Cox and Kellerhouse point to the growing numbers of mid-life gay men testing positive for HIV. It seems to support the argument I’ve made herein. For those men, the new world hasn’t welcomed them and the old world is a footnote in the mindset of most younger gays…they are left simply struggling to find a place to belong and that no doubt leads to depression and a lack of vigilance. Strange as it may seem, one might also argue that it suggests an element of nostalgia…a yearning to return to better, more familiar happy times…albeit now flirting with a deadly form of Russian roulette.
Couple this with Kramer’s anger that gay history is ignored or denied…and certainly not taught in schools…and not only are numerous lovers and friends dead but so too is any significant record that could serve to acknowledge the struggle, the successes, and the failures of this generation of gay men and their departed comrades.

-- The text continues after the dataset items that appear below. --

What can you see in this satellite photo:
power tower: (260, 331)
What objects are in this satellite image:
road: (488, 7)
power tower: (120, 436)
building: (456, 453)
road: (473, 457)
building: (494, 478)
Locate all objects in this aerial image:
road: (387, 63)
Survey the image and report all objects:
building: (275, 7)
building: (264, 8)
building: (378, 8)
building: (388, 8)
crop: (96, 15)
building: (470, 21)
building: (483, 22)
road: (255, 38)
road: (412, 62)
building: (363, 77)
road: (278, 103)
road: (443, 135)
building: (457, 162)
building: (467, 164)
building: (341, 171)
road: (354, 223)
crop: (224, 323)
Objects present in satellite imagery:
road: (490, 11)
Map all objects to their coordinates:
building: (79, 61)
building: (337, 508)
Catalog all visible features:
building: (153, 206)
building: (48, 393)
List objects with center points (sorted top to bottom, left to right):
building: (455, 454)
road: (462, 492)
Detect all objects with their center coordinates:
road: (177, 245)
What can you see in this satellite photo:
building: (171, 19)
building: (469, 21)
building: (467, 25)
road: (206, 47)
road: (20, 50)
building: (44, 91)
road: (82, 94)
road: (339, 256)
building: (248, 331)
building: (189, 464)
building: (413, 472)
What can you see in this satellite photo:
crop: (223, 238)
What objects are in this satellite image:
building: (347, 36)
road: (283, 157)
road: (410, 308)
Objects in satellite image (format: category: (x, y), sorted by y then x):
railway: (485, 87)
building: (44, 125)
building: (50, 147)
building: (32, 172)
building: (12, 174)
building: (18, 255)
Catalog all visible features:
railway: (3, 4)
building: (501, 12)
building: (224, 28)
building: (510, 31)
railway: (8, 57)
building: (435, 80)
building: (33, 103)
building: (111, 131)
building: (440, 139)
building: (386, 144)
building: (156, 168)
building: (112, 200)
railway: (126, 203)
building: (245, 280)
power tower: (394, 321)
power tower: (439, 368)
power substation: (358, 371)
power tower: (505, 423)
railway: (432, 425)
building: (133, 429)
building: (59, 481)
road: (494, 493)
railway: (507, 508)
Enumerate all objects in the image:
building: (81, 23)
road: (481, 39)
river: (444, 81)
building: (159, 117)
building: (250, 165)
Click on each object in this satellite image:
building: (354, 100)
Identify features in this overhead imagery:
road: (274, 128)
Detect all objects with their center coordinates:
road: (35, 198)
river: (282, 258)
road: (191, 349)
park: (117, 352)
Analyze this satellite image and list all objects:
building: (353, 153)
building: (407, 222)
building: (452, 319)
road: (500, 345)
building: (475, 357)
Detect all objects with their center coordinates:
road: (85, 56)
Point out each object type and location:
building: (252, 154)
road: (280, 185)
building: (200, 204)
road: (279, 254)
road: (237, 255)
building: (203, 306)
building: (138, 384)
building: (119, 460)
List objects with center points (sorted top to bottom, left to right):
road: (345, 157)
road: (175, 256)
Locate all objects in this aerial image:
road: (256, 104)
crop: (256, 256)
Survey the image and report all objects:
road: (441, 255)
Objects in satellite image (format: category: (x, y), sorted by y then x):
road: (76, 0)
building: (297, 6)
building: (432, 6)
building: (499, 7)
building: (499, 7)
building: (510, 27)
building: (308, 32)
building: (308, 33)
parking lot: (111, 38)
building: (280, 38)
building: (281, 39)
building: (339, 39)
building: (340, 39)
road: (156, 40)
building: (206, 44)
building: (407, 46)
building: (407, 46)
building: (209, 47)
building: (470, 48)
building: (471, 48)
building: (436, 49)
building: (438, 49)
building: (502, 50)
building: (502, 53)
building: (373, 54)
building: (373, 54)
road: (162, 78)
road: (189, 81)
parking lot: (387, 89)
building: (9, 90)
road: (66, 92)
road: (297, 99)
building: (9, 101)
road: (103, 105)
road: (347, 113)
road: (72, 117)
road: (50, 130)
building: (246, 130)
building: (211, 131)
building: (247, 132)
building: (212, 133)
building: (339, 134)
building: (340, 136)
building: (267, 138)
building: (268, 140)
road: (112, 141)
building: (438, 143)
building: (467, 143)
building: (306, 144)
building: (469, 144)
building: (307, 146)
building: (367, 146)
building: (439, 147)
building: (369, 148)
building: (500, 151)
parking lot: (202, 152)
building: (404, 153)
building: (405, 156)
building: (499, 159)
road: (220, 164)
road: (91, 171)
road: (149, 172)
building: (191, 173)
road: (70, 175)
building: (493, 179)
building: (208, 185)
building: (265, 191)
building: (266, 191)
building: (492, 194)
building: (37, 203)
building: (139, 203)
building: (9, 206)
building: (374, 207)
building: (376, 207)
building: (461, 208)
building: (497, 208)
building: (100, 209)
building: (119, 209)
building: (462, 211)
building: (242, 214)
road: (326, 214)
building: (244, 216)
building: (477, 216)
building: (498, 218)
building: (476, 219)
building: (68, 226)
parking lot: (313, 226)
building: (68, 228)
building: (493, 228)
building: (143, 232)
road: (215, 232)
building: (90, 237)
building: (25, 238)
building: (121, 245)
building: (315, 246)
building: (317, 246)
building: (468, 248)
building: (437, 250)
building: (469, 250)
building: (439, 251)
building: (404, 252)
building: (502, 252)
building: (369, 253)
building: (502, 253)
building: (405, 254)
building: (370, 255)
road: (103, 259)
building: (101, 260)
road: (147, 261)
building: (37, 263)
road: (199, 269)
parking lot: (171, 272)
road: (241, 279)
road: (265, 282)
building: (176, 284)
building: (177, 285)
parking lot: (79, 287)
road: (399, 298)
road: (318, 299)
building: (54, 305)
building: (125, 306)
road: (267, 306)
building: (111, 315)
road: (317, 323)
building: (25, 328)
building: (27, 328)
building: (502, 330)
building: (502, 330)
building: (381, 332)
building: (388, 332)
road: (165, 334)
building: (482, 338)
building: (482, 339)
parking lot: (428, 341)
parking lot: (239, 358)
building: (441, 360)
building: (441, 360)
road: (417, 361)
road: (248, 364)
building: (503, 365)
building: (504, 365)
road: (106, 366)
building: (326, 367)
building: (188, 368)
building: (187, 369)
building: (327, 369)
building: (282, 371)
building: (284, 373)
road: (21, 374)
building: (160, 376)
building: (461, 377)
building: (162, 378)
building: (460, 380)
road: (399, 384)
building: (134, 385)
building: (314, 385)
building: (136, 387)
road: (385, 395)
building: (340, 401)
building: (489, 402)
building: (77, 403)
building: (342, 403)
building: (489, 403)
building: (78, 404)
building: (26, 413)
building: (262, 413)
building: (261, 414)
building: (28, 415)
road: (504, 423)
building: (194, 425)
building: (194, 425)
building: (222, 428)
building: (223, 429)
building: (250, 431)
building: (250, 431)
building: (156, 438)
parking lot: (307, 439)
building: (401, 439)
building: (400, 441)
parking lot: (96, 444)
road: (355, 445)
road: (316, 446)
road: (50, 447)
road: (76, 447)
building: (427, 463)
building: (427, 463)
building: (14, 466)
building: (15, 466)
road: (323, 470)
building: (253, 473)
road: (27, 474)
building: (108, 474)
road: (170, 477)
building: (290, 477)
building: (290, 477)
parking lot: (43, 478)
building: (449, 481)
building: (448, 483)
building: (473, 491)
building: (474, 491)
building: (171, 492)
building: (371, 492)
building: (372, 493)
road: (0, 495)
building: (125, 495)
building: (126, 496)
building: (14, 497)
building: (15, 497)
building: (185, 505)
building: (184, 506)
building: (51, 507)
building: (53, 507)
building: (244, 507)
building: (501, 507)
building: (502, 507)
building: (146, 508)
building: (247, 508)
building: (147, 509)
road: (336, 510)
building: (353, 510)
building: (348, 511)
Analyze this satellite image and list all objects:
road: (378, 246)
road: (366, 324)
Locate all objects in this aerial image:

Perhaps one could argue that Kramer fails to acknowledge the progress that has been made…especially in the acceptance offered younger gays by their peers and the apparent favorable trending in public opinion, primarily in young voters. At the same time, many within the gay community fail to recognize the damage being done and the delays in equality that might ensue as a result of the actions of those opposed to homosexuality…particularly with regards to the courts…a key point made by Kramer. While tacit acceptance may be on the rise, tangible implementation may be eroding, or at the very least subject to further delays.
Kramer’s cries for vigilance should not be ignored. His warning against complacency suggest what might be akin to what one might witness with any successful sports team…once a modicum of success is achieved, it becomes increasingly difficult to find the motivation to bring forward one’s best game…victory achieved becomes victory expected…but in the blink of an eye the glow of victory can become the shadow of defeat. Perhaps even more ominous is the possibility that history forgotten often suggests that history will be repeated.
Those who seek to indict homosexuality often suggest that the gay agenda includes efforts to recruit their children. Fabrications of this type must be refuted in order for positive change to be possible. While such accusations are nothing more than propaganda, these same people have grander schemes in the works. I recently referenced remarks by a prominent religious leader in which he endorsed the potential to alter the fetus in the womb in order to prevent a child from being gay. That’s frightening.
When Larry Kramer warns that our history is ignored and that our future is uncertain, I can’t help but think that our detractors realize that the best way to combat the acceptance of gay culture and the recording of its history is to extinguish the people who could potentially write, remember and record that history. The battle is far from over.
We have lost huge portions of one generation. Lest we forget, are we prepared to risk losing all future generations? The time to act is now.